Gözlerimi bir yatakta açtım. Beyaz tavanda asılı aynada kendimi görebiliyordum. Yavaşça doğrulup etrafı incelemeye başladım. Masmavi duvarlar, beyaz büyük dolap, beyaz bir makyaj masası ve aynası, kırmjzı bir kanepe, duvarlardaki deniz ve orman manzaralı tablolar...
Oldukça ferah ve güzel bir odadaydım. Ayağa kalkmaya yeltenince başımın ağrısıyla yatağa geri oturdum. Sanki çatlayacakmış gibi ağrıyan başımı tutup bir süre olduğum yerde geçmesini bekledim.

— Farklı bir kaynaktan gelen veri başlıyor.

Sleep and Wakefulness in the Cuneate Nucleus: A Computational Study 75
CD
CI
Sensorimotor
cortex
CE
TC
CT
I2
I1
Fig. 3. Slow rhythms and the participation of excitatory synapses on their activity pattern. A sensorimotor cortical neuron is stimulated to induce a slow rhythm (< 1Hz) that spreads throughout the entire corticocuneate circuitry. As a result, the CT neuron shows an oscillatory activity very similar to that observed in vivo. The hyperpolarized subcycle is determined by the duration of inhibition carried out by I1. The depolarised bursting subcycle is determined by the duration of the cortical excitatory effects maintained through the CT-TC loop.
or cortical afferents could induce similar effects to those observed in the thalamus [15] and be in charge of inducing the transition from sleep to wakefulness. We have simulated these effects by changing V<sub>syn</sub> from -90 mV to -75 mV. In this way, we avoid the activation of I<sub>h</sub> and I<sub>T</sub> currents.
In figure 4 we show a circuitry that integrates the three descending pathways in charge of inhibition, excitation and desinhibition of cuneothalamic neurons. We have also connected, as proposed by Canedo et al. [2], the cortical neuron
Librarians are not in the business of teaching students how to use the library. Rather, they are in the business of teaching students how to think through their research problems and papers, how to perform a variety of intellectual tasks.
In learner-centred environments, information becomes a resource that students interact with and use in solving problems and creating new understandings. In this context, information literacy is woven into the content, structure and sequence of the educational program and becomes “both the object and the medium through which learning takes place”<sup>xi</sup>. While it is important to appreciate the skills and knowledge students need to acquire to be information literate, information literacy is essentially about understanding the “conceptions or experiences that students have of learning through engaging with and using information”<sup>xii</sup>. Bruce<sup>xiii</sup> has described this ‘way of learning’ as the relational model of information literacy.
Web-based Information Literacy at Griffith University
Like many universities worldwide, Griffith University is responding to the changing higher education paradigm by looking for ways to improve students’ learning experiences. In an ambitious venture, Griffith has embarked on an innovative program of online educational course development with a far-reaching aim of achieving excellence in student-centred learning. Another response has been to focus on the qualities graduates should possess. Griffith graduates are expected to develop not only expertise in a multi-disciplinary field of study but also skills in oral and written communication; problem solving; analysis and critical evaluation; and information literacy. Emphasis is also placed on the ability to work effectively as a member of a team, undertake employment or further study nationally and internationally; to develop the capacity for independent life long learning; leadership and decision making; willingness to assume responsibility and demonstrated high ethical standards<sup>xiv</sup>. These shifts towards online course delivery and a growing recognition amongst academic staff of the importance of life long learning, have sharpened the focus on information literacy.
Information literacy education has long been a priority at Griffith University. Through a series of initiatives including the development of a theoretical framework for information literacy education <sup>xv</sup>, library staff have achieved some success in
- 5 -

Ardından kalkıp kapıyı açmaya çalıştım ama kapı kilitliydi. Neresiydi burası ve neden buradaydım? Aklımda bin bir türlü düşünceyle o geceyi hatırladım.
Batuhan... Her seferinde canımı yakmayı başarıyordu. Eda... Ah tabi ya! Eda'da işin içindeydi. O beni gece klübüne getirmiş ardından Batuhan'a haber vermişti. Ne kadar salağım kahretsin! Nasıl göremedim bunu?
Bu düşünceler beni boğarken kapıyı yumruklamaya başladım
"Kimse yok mu? Açın kapıyı!" gittikçe ses tonu yükseltiyordum.
"Hey!!"
"Size diyorum kimse yok mu orda?"
"Kapıyı açın!"
Ama kimse yoktu ve duyabildiğim tek ses kendi sesimdi. Kafayı yemek üzereydim. Eğer düşündüğüm şeyi yapıp beni buraya sattıysa onu gebertirdim!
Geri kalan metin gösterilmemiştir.